Plenty of RPGs give you a big, important destiny to fulfill, to the point where it actually becomes boring. The Chosen One, am I? The fabled hero destined to destroy the Dark Lord and bring balance to the realm? Yawn. That's why I love Skyrim: I can be whoever I want to be, at my own pace, with no pressure to live up to anyone's idea of who I should be. I can be the Adventurer With No Name, drifting from town to town. I can embrace the dark side and become a thief or an assassin. I can spend a day in the woods hunting deer with a bow. I make my own stories, and it's great that the game supports this.

Skyrim

Ignoring the main quest also means you can wander around Skyrim without being constantly attacked by dragons. Eventually, killing them just becomes a chore—which is a ridiculous thing to think about slaying a dragon, but an unfortunate side effect of the sheer volume of random attacks in the game. I can only imagine how frustrating it would be trying to enjoy a spot of peaceful fishing, only for a dragon to swoop in and start belching fire at you. They're more trouble than they're worth and I don't miss their presence at all.

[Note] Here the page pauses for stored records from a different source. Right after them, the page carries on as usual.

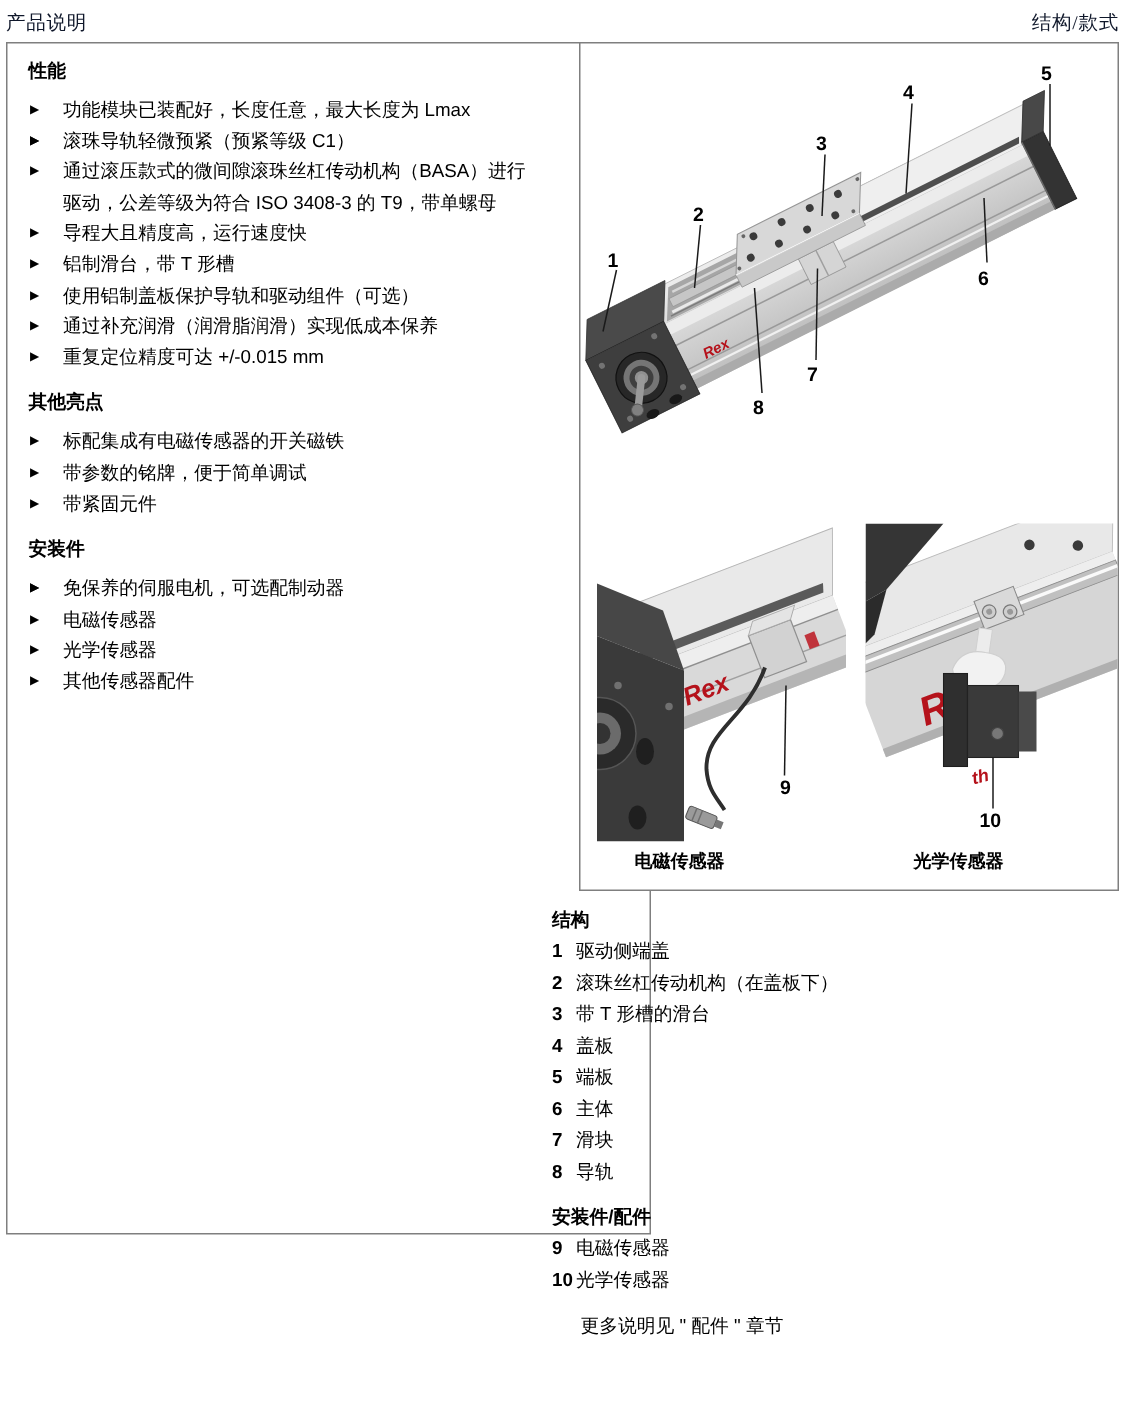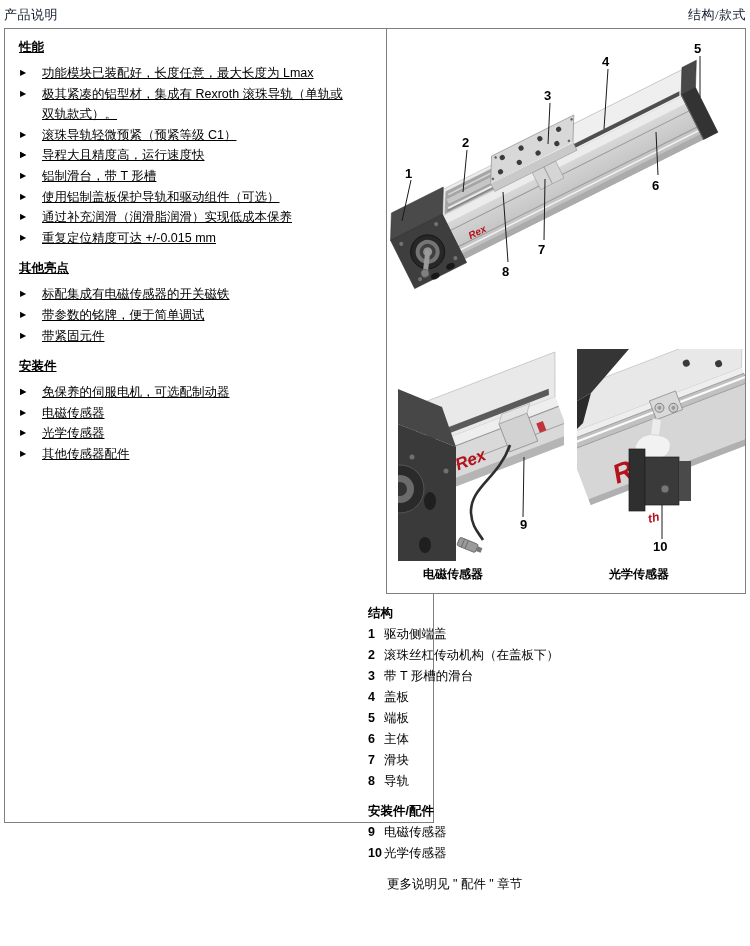--- a/index.html
+++ b/index.html
@@ -13,7 +13,7 @@
   #hdr-right{right:4px;font-family:Liberation Serif, serif;}
 
   .panel{position:absolute;border:1px solid #7f7f7f;background:#fff;box-sizing:border-box;}
-  #left-panel{left:4px;top:28px;width:430px;height:795px;padding:10px 14px;text-decoration:underline;}
+  #left-panel{left:4px;top:28px;width:430px;height:795px;padding:10px 14px;}
   #right-panel{left:386px;top:28px;width:360px;height:566px;}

Skyrim isn't the only game where it's fun to ignore what you're 'supposed' to do, either. In the early hours of GTA 4, I take great pleasure in putting the story off to drive around Broker doing taxi missions for Roman. The Witcher 3 is a great game for role-playing as a wandering adventurer, forgetting about Ciri and the Wild Hunt, and just rambling aimlessly around the world looking for witcher work. Hunting and fishing in Red Dead Redemption 2 is a game in and of itself. Sometimes it's nice to just hang out in these worlds and enjoy being there.